Kitabın 214. ve 215. sayfalarından tanıtım amaçlı alıntı yapılmıştır.
6. "BEN" MERKEZCİ AİLE ÜYELERİ
Her anlaşmazlık yeni bir uzlaşmanın ve sinerjinin habercisidir. Benliklerin öne çıkması, anlaşmazlığı potansiyel bir uzlaşma kaynağı olmaktan çıkarır, sinerjiyi ve bereketi yok eder.
Okurlarımız bilir, hemen her kitabımızda " ben "merkezci kişiliklere değinmeye çalışırız. Konu aile şirketi olunca bu kişilikleri göz ardı etmemiz mümkün değil. Zira aile şirketlerinde "ben"merkezci profillerin zararları büyük olabiliyor.
"Ben" Merkezci Kişilikler Kimlerdir?
Öncelikle temel bir kişilik yatkınlığı olarak benmerkezci eğilimden ne anlamamız gerektiğine bakalım:
Bilindiği üzere her insanın kendisine has kişilik özellikleri vardır.

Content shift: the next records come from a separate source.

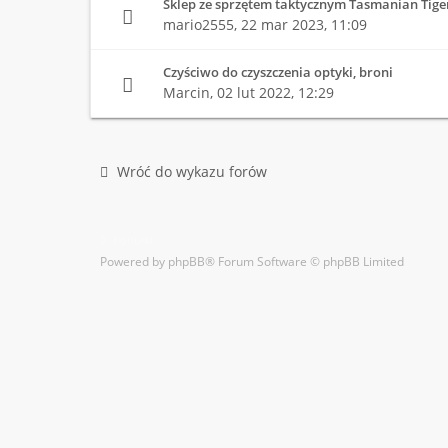
Sklep ze sprzętem taktycznym Tasmanian Tige
mario2555,
22 mar 2023, 11:09
Czyściwo do czyszczenia optyki, broni
Marcin,
02 lut 2022, 12:29
Wróć do wykazu forów
Kontakt
Powered by
phpBB
® Forum Software © phpBB Limited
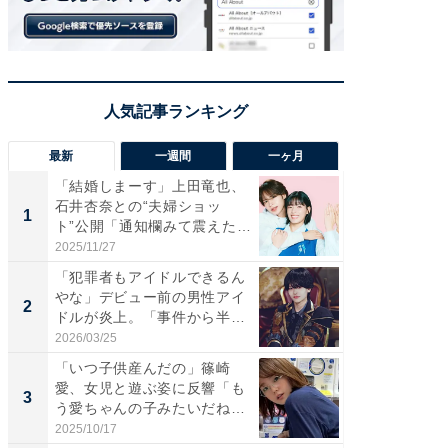
最新
一週間
一ヶ月
「結婚しまーす」上田竜也、
「さす
石井杏奈との“夫婦ショッ
は」高
1
1
ト”公開「通知欄みて震えた」
災地を
「...
「カ...
2025/11/27
2026/08/0
「犯罪者もアイドルできるん
「女の
やな」デビュー前の男性アイ
介、バ
2
2
ドルが炎上。「事件から半年
らのプレ
も...
愛...
2026/03/25
2026/08/0
「いつ子供産んだの」篠崎
「脚が
愛、女児と遊ぶ姿に反響「も
横川尚
3
3
う愛ちゃんの子みたいだね」
ムキな姿
「完...
刃...
2025/10/17
2026/08/0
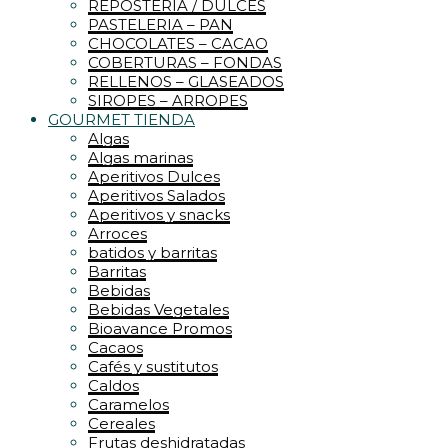
REPOSTERIA / DULCES
PASTELERIA – PAN
CHOCOLATES – CACAO
COBERTURAS – FONDAS
RELLENOS – GLASEADOS
SIROPES – ARROPES
GOURMET TIENDA
Algas
Algas marinas
Aperitivos Dulces
Aperitivos Salados
Aperitivos y snacks
Arroces
batidos y barritas
Barritas
Bebidas
Bebidas Vegetales
Bioavance Promos
Cacaos
Cafés y sustitutos
Caldos
Caramelos
Cereales
Frutas deshidratadas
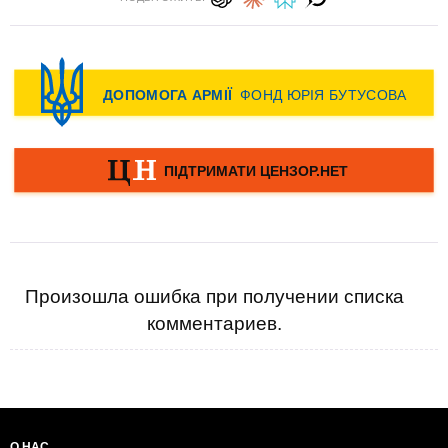
Произошла ошибка при получении списка
комментариев.
О НАС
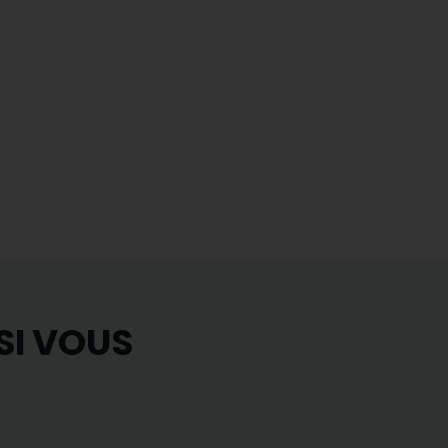
SI VOUS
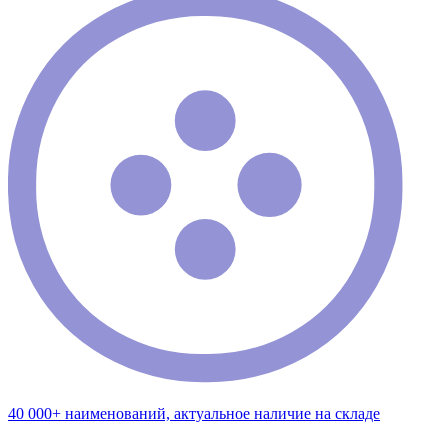
40 000+ наименований, актуальное наличие на складе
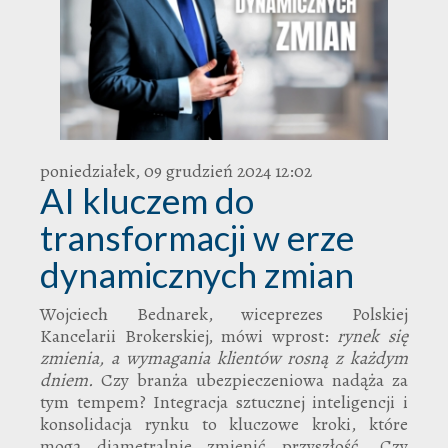
poniedziałek, 09 grudzień 2024 12:02
AI kluczem do
transformacji w erze
dynamicznych zmian
Wojciech Bednarek, wiceprezes Polskiej
Kancelarii Brokerskiej, mówi wprost:
rynek się
zmienia, a wymagania klientów rosną z każdym
dniem.
Czy branża ubezpieczeniowa nadąża za
tym tempem? Integracja sztucznej inteligencji i
konsolidacja rynku to kluczowe kroki, które
mogą diametralnie zmienić przyszłość. Czy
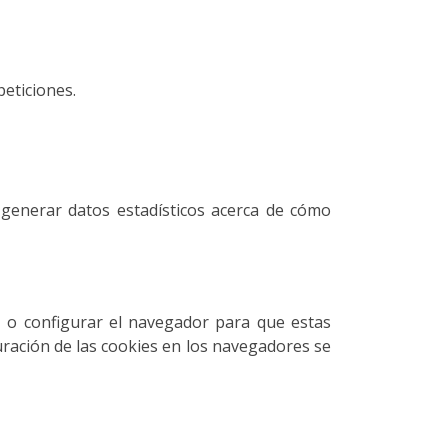
peticiones.
ra generar datos estadísticos acerca de cómo
 o configurar el navegador para que estas
uración de las cookies en los navegadores se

Bir insanı, o insan yapan kendisine has ve diğerlerinden farklı kılan Özelliklerin tamamı o bireyin kişilik özelliklerini oluşturur. Bu temel kişilik yatkınlıkları, ham potansiyel olarak doğuştan gelir. Yaşamın ilk yıllarındaki aile içi etkileşim yoluyla yerleşir, şekillenir. Böylece doğuştan getirilen kişilik özellikleri, potansiyeli yaşam deneyimleriyle performansa, yeni davranışlara dönüşür.
Temel kişilik yatkınlıklarından birisi de bireyin kendisini olması gerekenden daha fazla önemsemesi, sevmesi, hemen her olayın merkezine yerleştirmesidir. İşte bu duruma benmerkezci kişilik eğilimi (ego centric) diyoruz. Bazen kişiliğin temel boyutlarının yerleştiği hayatın ilk 7-8 yılında çocuklar, tipik benmerkezci duruşu sergilerler. Yani ailede her şeyin kendilerine endekslenmesini, kendilerinin merkez alınmasını ister ve beklerler. Ailenin genel gündemi, başkalarının istekleri, beklentileri önemli değildir. Asıl olan çocuğun merkezde yer alan istekleridir. Çocuk, tüm ailenin kendi isteklerine göre hareket etmesini bekler. Diğer bir ifadeyle çocuk kendi " ben "liğini merkez, çevredeki diğer benlikleri de birer uydu gibi görür. Araştırmaların tespit ettiği ilginç bir veri şudur: Benmerkezci kişilik tipine sahip bireyler, genellikle ortalama insana göre daha zeki, disiplinli ve sistematik kişilerdir.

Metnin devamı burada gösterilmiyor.